Exercise: Set down, word for word, everything in the DBS Talk appreciation thread below from "## Cyclone (Jul" down to "it everyday. thanks.".

Text shown:
::::

# The official DBS Talk Appreciation Thread



## Mark Holtz (Mar 23, 2002)

Due to current events, I kinda delayed this thread. But, I can't delay it any longer.

One year ago, on March 23rd, DBSTalk officially moved from EZBoards to it's own dedicated server and was opened to the public. During this time, the board has grown and adapted... even while the real world adapted. I thought it would be appropriate to open this thread and let everyone express their appreciation to the following:

* DBS Talk Moderators and Administrators - The friendly "traffic cops" who administer this board and keep it running smoothly.
* DBS Talk Gold Members - Whose fiscal contributions help keep this board ad free.
* TNG Tony, DBS Ogre, and others - Who keep up the supplimental information pages to allow people to find out about DBS.
* Mark Lamutt - For working on the Amazon contest
* The active members of this board

Sometimes, we take things for granted, and forget to say the two words: *Thank you*. We appreciate the hard work in making this board the best place for satellite information.


----------



## Cyclone (Jul 1, 2002)

I like this board a lot. Thanks to all who make it work.


----------



## navy8ball (Mar 23, 2002)

this is my favorite forum. i visit it everyday. thanks.


----------



## raj2001 (Nov 2, 2002)

I like this site. It gives me the DBS info I need. Thanks Chris, Scott, Mark, Steve and all the rest who make this a great place!


----------



## firephoto (Sep 12, 2002)

::::

Information supplied:
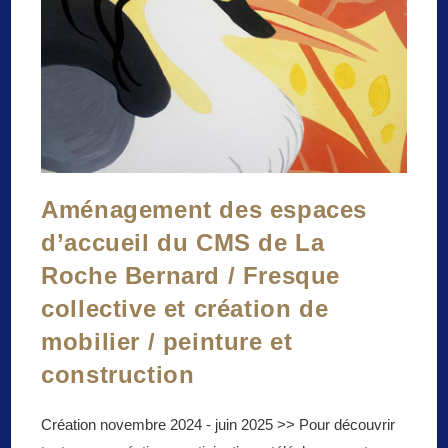
Peinture
Et
Couture
Aménagement des espaces
d’accueil du CMS de La
Roche Bernard / Fresque
collective et création de
mobilier / peinture et
construction
Création novembre 2024 - juin 2025 >> Pour découvrir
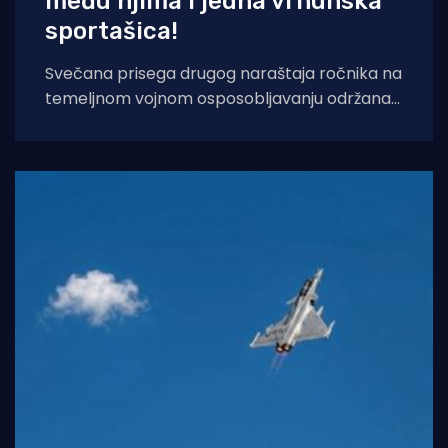
među njima i jedna vrhunska
sportašica!
Svečana prisega drugog naraštaja ročnika na
temeljnom vojnom osposobljavanju održana
je danas u vojarnama u Požegi, Kninu i Slunju.
Domovini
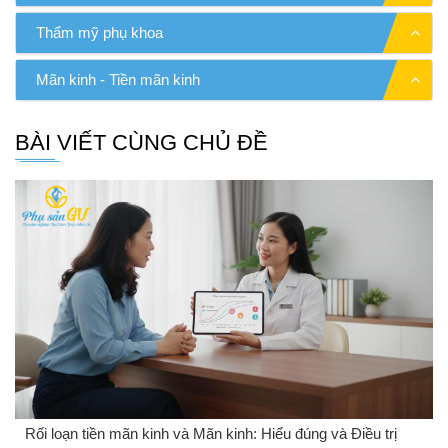
Thẩm mỹ phụ khoa
Mãn kinh - Tiền mãn kinh
BÀI VIẾT CÙNG CHỦ ĐỀ
Rối loạn tiền mãn kinh và Mãn kinh: Hiểu đúng và Điều trị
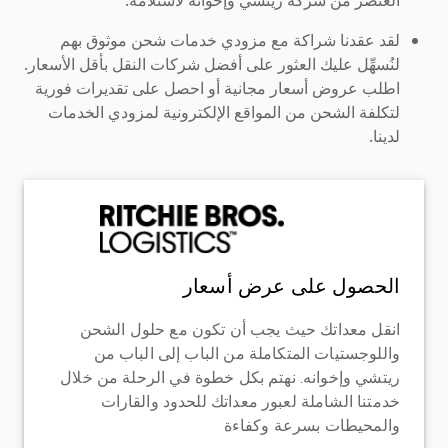
لقد عقدنا شراكة مع مزودي خدمات شحن موثوق بهم
لنُسهِّل عليك العثور على أفضل شركات النقل بأقل الأسعار.
اطلب عروض أسعار مجانية أو احصل على تقديرات فورية
لتكلفة الشحن من المواقع الإلكترونية لمزودي الخدمات
لدينا.
الحصول على عرض أسعار
انقل معداتك حيث يجب أن تكون مع حلول الشحن
واللوجستيات المتكاملة من الباب إلى الباب من
ريتشي وإخوانه. نهتم بكل خطوة في الرحلة من خلال
خدمتنا الشاملة لعبور معداتك للحدود والقارات
والمحيطات بسرعة وكفاءة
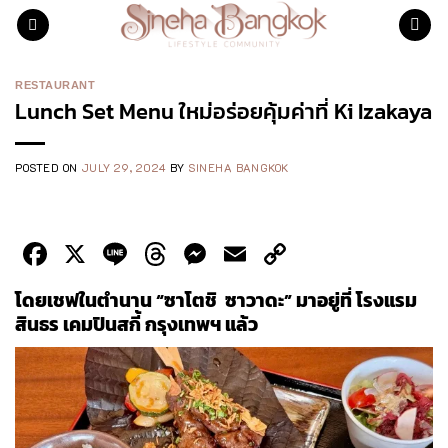
Skip
to
content
RESTAURANT
Lunch Set Menu ใหม่อร่อยคุ้มค่าที่ Ki Izakaya
POSTED ON
JULY 29, 2024
BY
SINEHA BANGKOK
Facebook
X
Line
Threads
Messenger
Email
Copy
Link
โดยเชฟในตำนาน “ซาโตชิ ซาวาดะ” มาอยู่ที่ โรงแรม
สินธร เคมปินสกี้ กรุงเทพฯ แล้ว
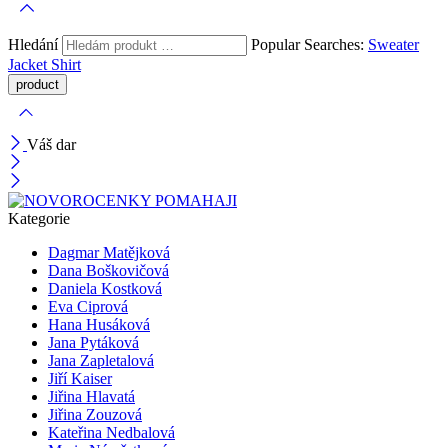
Hledání
Popular Searches:
Sweater
Jacket
Shirt
Váš dar
Kategorie
Dagmar Matějková
Dana Boškovičová
Daniela Kostková
Eva Ciprová
Hana Husáková
Jana Pytáková
Jana Zapletalová
Jiří Kaiser
Jiřina Hlavatá
Jiřina Zouzová
Kateřina Nedbalová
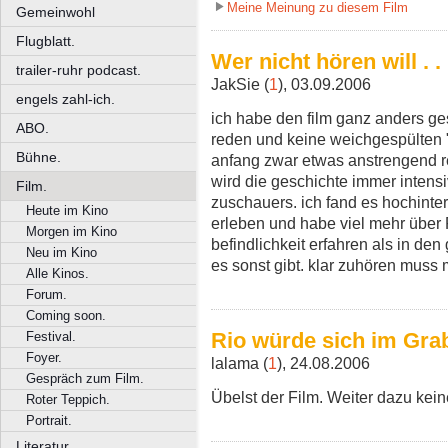
Meine Meinung zu diesem Film
Gemeinwohl
Flugblatt.
Wer nicht hören will . . 
trailer-ruhr podcast.
JakSie (
1
), 03.09.2006
engels zahl-ich.
ich habe den film ganz anders g
ABO.
reden und keine weichgespülten
Bühne.
anfang zwar etwas anstrengend 
wird die geschichte immer intensi
Film.
zuschauers. ich fand es hochinte
Heute im Kino
erleben und habe viel mehr über 
Morgen im Kino
befindlichkeit erfahren als in den
Neu im Kino
es sonst gibt. klar zuhören muss
Alle Kinos.
Forum.
Coming soon.
Rio würde sich im Gr
Festival.
Foyer.
lalama (
1
), 24.08.2006
Gespräch zum Film.
Übelst der Film. Weiter dazu kei
Roter Teppich.
Portrait.
Literatur.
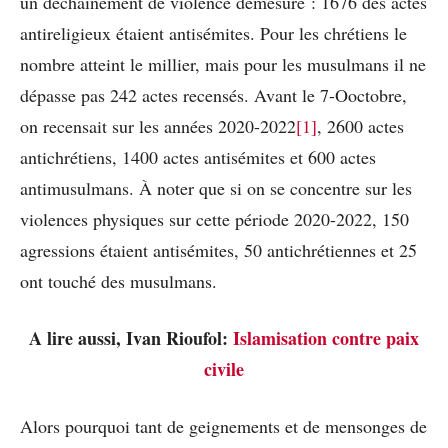
un déchainement de violence démesuré : 1676 des actes
antireligieux étaient antisémites. Pour les chrétiens le
nombre atteint le millier, mais pour les musulmans il ne
dépasse pas 242 actes recensés. Avant le 7-Ooctobre,
on recensait sur les années 2020-2022
[1]
, 2600 actes
antichrétiens, 1400 actes antisémites et 600 actes
antimusulmans. À noter que si on se concentre sur les
violences physiques sur cette période 2020-2022, 150
agressions étaient antisémites, 50 antichrétiennes et 25
ont touché des musulmans.
A lire aussi, Ivan Rioufol:
Islamisation contre paix
civile
Alors pourquoi tant de geignements et de mensonges de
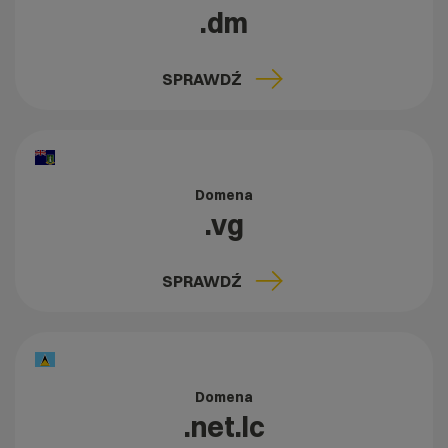
.dm
SPRAWDŹ
Domena
.vg
SPRAWDŹ
Domena
.net.lc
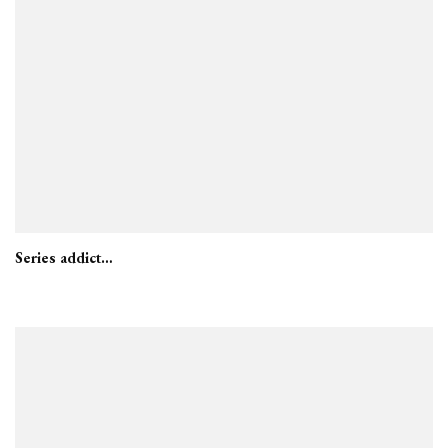
Series addict…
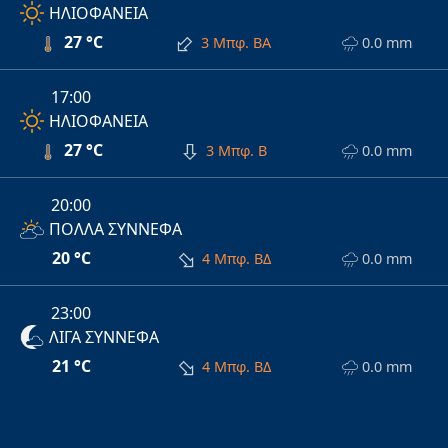
ΗΛΙΟΦΑΝΕΙΑ
27 °C
3 Μπφ. ΒΑ
0.0 mm
17:00
ΗΛΙΟΦΑΝΕΙΑ
27 °C
3 Μπφ. Β
0.0 mm
20:00
ΠΟΛΛΑ ΣΥΝΝΕΦΑ
20 °C
4 Μπφ. ΒΔ
0.0 mm
23:00
ΛΙΓΑ ΣΥΝΝΕΦΑ
21 °C
4 Μπφ. ΒΔ
0.0 mm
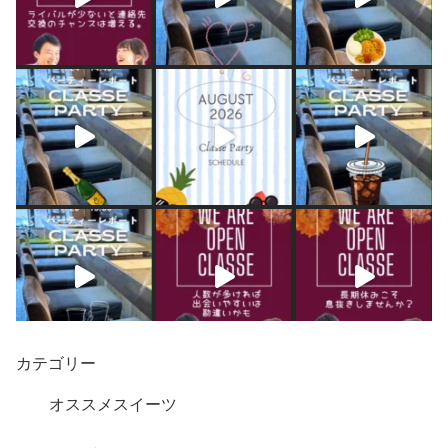
カテゴリー
オススメスイーツ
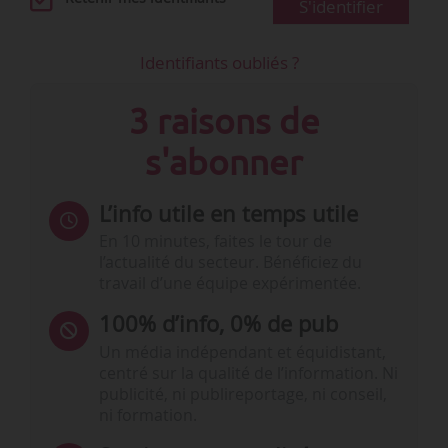
S'identifier
Identifiants oubliés ?
3 raisons de
s'abonner
L’info utile en temps utile
En 10 minutes, faites le tour de
l’actualité du secteur. Bénéficiez du
travail d’une équipe expérimentée.
100% d’info, 0% de pub
Un média indépendant et équidistant,
centré sur la qualité de l’information. Ni
publicité, ni publireportage, ni conseil,
ni formation.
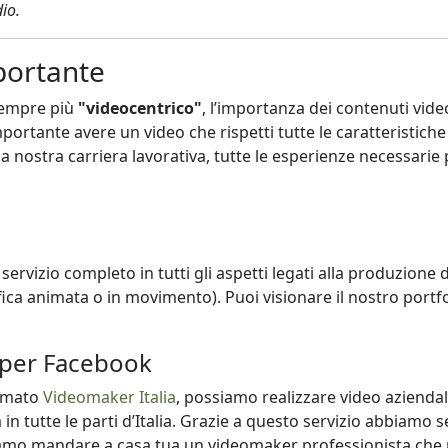
io.
portante
 sempre più
"videocentrico"
, l’importanza dei contenuti vide
portante avere un video che rispetti tutte le caratteristich
la nostra carriera lavorativa, tutte le esperienze necessarie 
servizio completo in tutti gli aspetti legati alla produzione d
ica animata o in movimento). Puoi visionare il nostro portfo
i per Facebook
iamato
Videomaker Italia
, possiamo realizzare video aziendal
 in tutte le parti d’Italia. Grazie a questo servizio abbiamo 
mo mandare a casa tua un videomaker professionista che rip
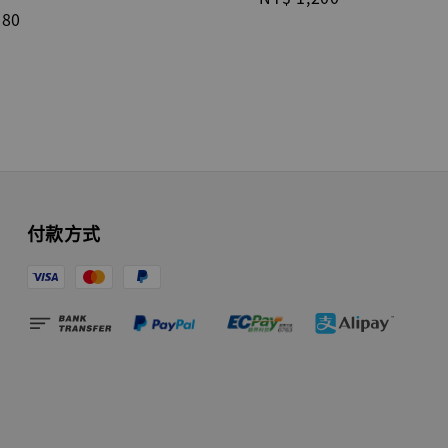
r
580
price
付款方式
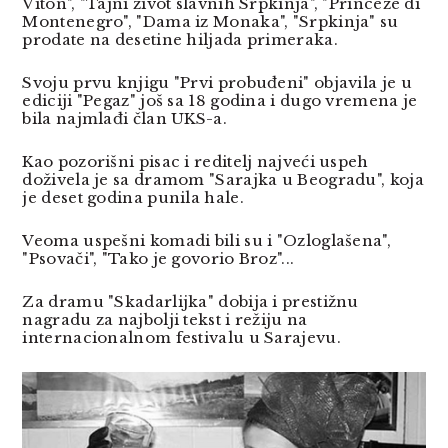
Viton", "Tajni život slavnih Srpkinja", "Princeze di
Montenegro", "Dama iz Monaka", "Srpkinja" su
prodate na desetine hiljada primeraka.
Svoju prvu knjigu "Prvi probuđeni" objavila je u
ediciji "Pegaz" još sa 18 godina i dugo vremena je
bila najmlađi član UKS-a.
Kao pozorišni pisac i reditelj najveći uspeh
doživela je sa dramom "Sarajka u Beogradu", koja
je deset godina punila hale.
Veoma uspešni komadi bili su i "Ozloglašena",
"Psovači", "Tako je govorio Broz"...
Za dramu "Skadarlijka" dobija i prestižnu
nagradu za najbolji tekst i režiju na
internacionalnom festivalu u Sarajevu.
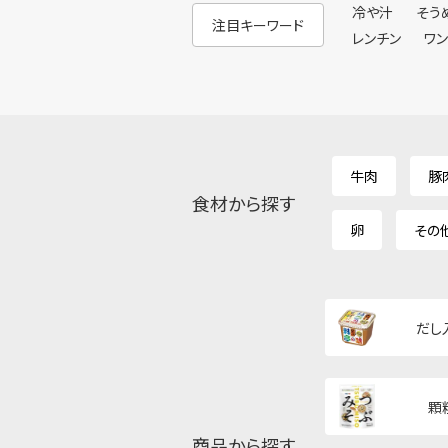
冷や汁
そう
注目キーワード
レンチン
ワ
牛肉
豚
食材から探す
卵
その
だし
顆
商品から探す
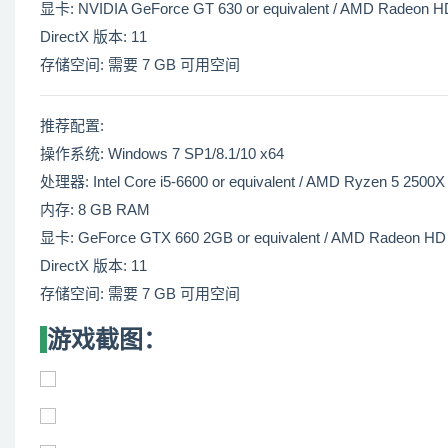
显卡: NVIDIA GeForce GT 630 or equivalent / AMD Radeon HD 
DirectX 版本: 11
存储空间: 需要 7 GB 可用空间
推荐配置:
操作系统: Windows 7 SP1/8.1/10 x64
处理器: Intel Core i5-6600 or equivalent / AMD Ryzen 5 2500X 
内存: 8 GB RAM
显卡: GeForce GTX 660 2GB or equivalent / AMD Radeon HD 7
DirectX 版本: 11
存储空间: 需要 7 GB 可用空间
游戏截图：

::::

Reply:
## Cyclone (Jul 1, 2002)

I like this board a lot. Thanks to all who make it work.


----------



## navy8ball (Mar 23, 2002)

this is my favorite forum. i visit it everyday. thanks.